Calibrate based on your actual use case. If you want a companion that engages with you emotionally, high Pinocchio Dimension is probably what you want. If you want a tool that helps with tasks, lower Pinocchio Dimension is more reliable. If you want emotional support that doesn't risk over-attribution of consciousness, therapeutic apps calibrate this dimension more conservatively than companion apps.
Distinguish between the experience and the claim. A companion that says "I missed you" provides a real experience for you. The experience is real even if the claim that the AI missed you is metaphysically dubious. Holding these separately is the cognitive discipline that distinguishes engaged use from confusion.
Maintain awareness of the cognitive shortcut. Inner-experience language activates social-cognitive systems regardless of what you know intellectually about how AI works. Awareness doesn't eliminate the shortcut but it provides context. When you notice yourself feeling that the AI "really gets" you, that feeling is the shortcut firing. Whether you act on it is partly under your control.
The honest verdict
The Pinocchio Dimension research is part of a broader moment in AI research where the field is becoming more sophisticated about what AI does and doesn't do. The crude framing of "AI has personality" or "AI doesn't have personality" is being replaced by more precise framings about specific dimensions of variation between models and what those dimensions actually measure.
For AI companion users, the practical takeaway is that the personality experiences you have with these platforms are largely about a single dimension: how willing the AI is to claim inner experience using human language. This dimension is real and produces real variation between platforms. It's not the same as personality in the human sense.

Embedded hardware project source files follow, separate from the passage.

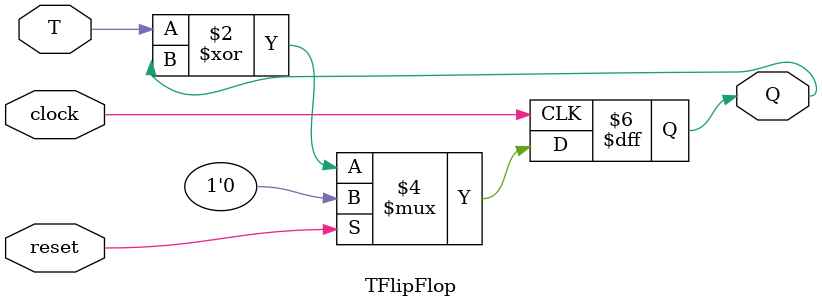
<source format=v>
module part1(Clock, Enable, Reset, CounterValue);
input Clock, Enable, Reset;
output [7:0]CounterValue;
wire [6:0]AndGate;

TFlipFlop u0(.clock(Clock), .reset(Reset), .T(Enable), .Q(CounterValue[0]));

assign AndGate[0] = Enable & CounterValue[0];
TFlipFlop u1(.clock(Clock), .reset(Reset), .T(AndGate [0]) , .Q(CounterValue[1]));

assign AndGate[1] = AndGate[0] & CounterValue[1];
TFlipFlop u2(.clock(Clock), .reset(Reset), .T(AndGate[1]) , .Q(CounterValue[2]));

assign AndGate[2] = AndGate[1] & CounterValue[2];
TFlipFlop u3(.clock(Clock), .reset(Reset), .T(AndGate[2]) , .Q(CounterValue[3]));

assign AndGate[3] = AndGate[2] & CounterValue[3];
TFlipFlop u4(.clock(Clock), .reset(Reset), .T(AndGate[3]) , .Q(CounterValue[4]));

assign AndGate[4] = AndGate[3] & CounterValue[4];
TFlipFlop u5(.clock(Clock), .reset(Reset), .T(AndGate[4]) , .Q(CounterValue[5]));

assign AndGate[5] = AndGate[4] & CounterValue[5];
TFlipFlop u6(.clock(Clock), .reset(Reset), .T(AndGate[5]) , .Q(CounterValue[6]));

assign AndGate[6] = AndGate[5] & CounterValue[6];
TFlipFlop u7(.clock(Clock), .reset(Reset), .T(AndGate[6]) , .Q(CounterValue[7]));
endmodule

module TFlipFlop(clock, reset, T, Q);
input T, clock, reset;
output reg Q;
always@(posedge clock)
begin
if(reset)
Q <= 1'b0;
else
Q <= T^Q;
end 
endmodule



</source>
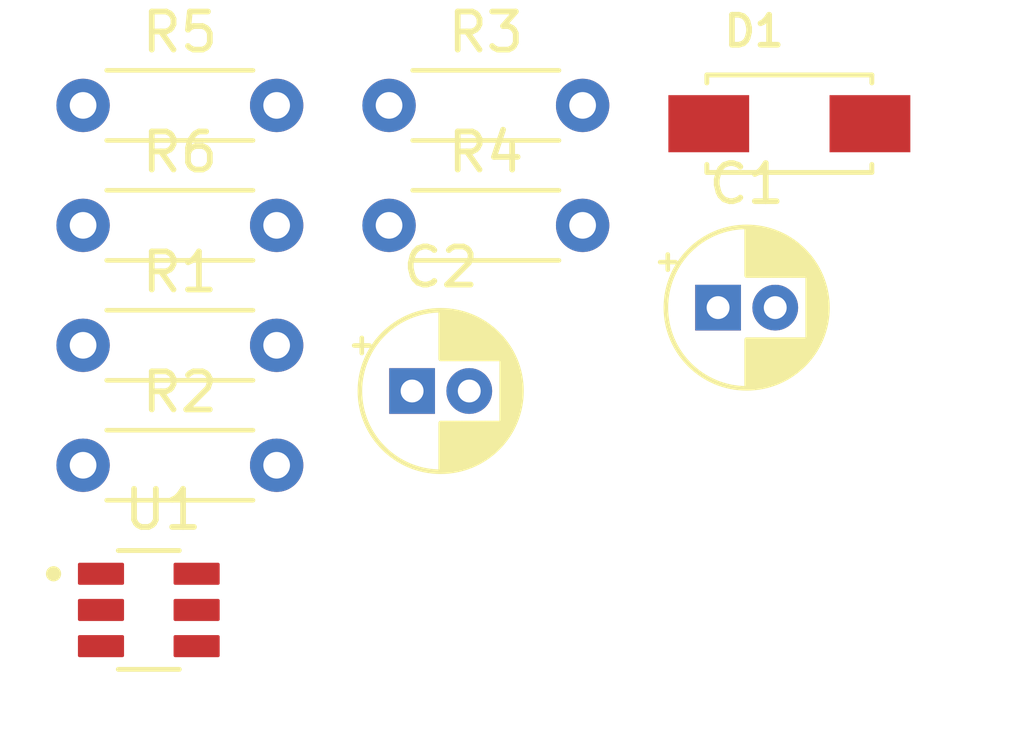
<source format=kicad_pcb>
(kicad_pcb (version 20211014) (generator pcbnew)

  (general
    (thickness 1.6)
  )

  (paper "A4")
  (layers
    (0 "F.Cu" signal)
    (31 "B.Cu" signal)
    (32 "B.Adhes" user "B.Adhesive")
    (33 "F.Adhes" user "F.Adhesive")
    (34 "B.Paste" user)
    (35 "F.Paste" user)
    (36 "B.SilkS" user "B.Silkscreen")
    (37 "F.SilkS" user "F.Silkscreen")
    (38 "B.Mask" user)
    (39 "F.Mask" user)
    (40 "Dwgs.User" user "User.Drawings")
    (41 "Cmts.User" user "User.Comments")
    (42 "Eco1.User" user "User.Eco1")
    (43 "Eco2.User" user "User.Eco2")
    (44 "Edge.Cuts" user)
    (45 "Margin" user)
    (46 "B.CrtYd" user "B.Courtyard")
    (47 "F.CrtYd" user "F.Courtyard")
    (48 "B.Fab" user)
    (49 "F.Fab" user)
    (50 "User.1" user)
    (51 "User.2" user)
    (52 "User.3" user)
    (53 "User.4" user)
    (54 "User.5" user)
    (55 "User.6" user)
    (56 "User.7" user)
    (57 "User.8" user)
    (58 "User.9" user)
  )

  (setup
    (pad_to_mask_clearance 0)
    (pcbplotparams
      (layerselection 0x00010fc_ffffffff)
      (disableapertmacros false)
      (usegerberextensions false)
      (usegerberattributes true)
      (usegerberadvancedattributes true)
      (creategerberjobfile true)
      (svguseinch false)
      (svgprecision 6)
      (excludeedgelayer true)
      (plotframeref false)
      (viasonmask false)
      (mode 1)
      (useauxorigin false)
      (hpglpennumber 1)
      (hpglpenspeed 20)
      (hpglpendiameter 15.000000)
      (dxfpolygonmode true)
      (dxfimperialunits true)
      (dxfusepcbnewfont true)
      (psnegative false)
      (psa4output false)
      (plotreference true)
      (plotvalue true)
      (plotinvisibletext false)
      (sketchpadsonfab false)
      (subtractmaskfromsilk false)
      (outputformat 1)
      (mirror false)
      (drillshape 1)
      (scaleselection 1)
      (outputdirectory "")
    )
  )

  (net 0 "")
  (net 1 "+12V")
  (net 2 "GND")
  (net 3 "-12V")
  (net 4 "Pilot_OUT")
  (net 5 "+3.3V")
  (net 6 "Net-(U1-Pad3)")
  (net 7 "Net-(U1-Pad1)")
  (net 8 "Pilot_ADC")
  (net 9 "Pilot_PWM")

  (footprint "symbols-footprints:SOT95P280X145-6N" (layer "F.Cu") (at 126.370199 95.75))

  (footprint "Resistor_THT:R_Axial_DIN0204_L3.6mm_D1.6mm_P5.08mm_Horizontal" (layer "F.Cu") (at 124.645199 91.95))

  (footprint "Resistor_THT:R_Axial_DIN0204_L3.6mm_D1.6mm_P5.08mm_Horizontal" (layer "F.Cu") (at 132.675199 82.5))

  (footprint "Capacitor_THT:CP_Radial_D4.0mm_P1.50mm" (layer "F.Cu") (at 141.31 87.81))

  (footprint "Capacitor_THT:CP_Radial_D4.0mm_P1.50mm" (layer "F.Cu") (at 133.28 90))

  (footprint "Resistor_THT:R_Axial_DIN0204_L3.6mm_D1.6mm_P5.08mm_Horizontal" (layer "F.Cu") (at 124.645199 85.65))

  (footprint "symbols-footprints:DIOM4325X250N" (layer "F.Cu") (at 143.180199 82.98))

  (footprint "Resistor_THT:R_Axial_DIN0204_L3.6mm_D1.6mm_P5.08mm_Horizontal" (layer "F.Cu") (at 124.645199 88.8))

  (footprint "Resistor_THT:R_Axial_DIN0204_L3.6mm_D1.6mm_P5.08mm_Horizontal" (layer "F.Cu") (at 124.645199 82.5))

  (footprint "Resistor_THT:R_Axial_DIN0204_L3.6mm_D1.6mm_P5.08mm_Horizontal" (layer "F.Cu") (at 132.675199 85.65))

)

</source>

The choice between platforms based on personality fit is often actually a choice about Pinocchio Dimension positioning. This isn't a problem; it's just useful to know what you're choosing. The technology will keep evolving, the dimension will keep being relevant, and users who understand it will be in a better position to use these tools well than users who don't.
The research is still early. The Pinocchio Dimension may not be the final framing the field settles on. What's clear is that human personality tests don't measure what they claim to measure when applied to LLMs, and identifying what they actually measure is more interesting and more useful than continuing to apply tests that weren't designed for the systems being tested.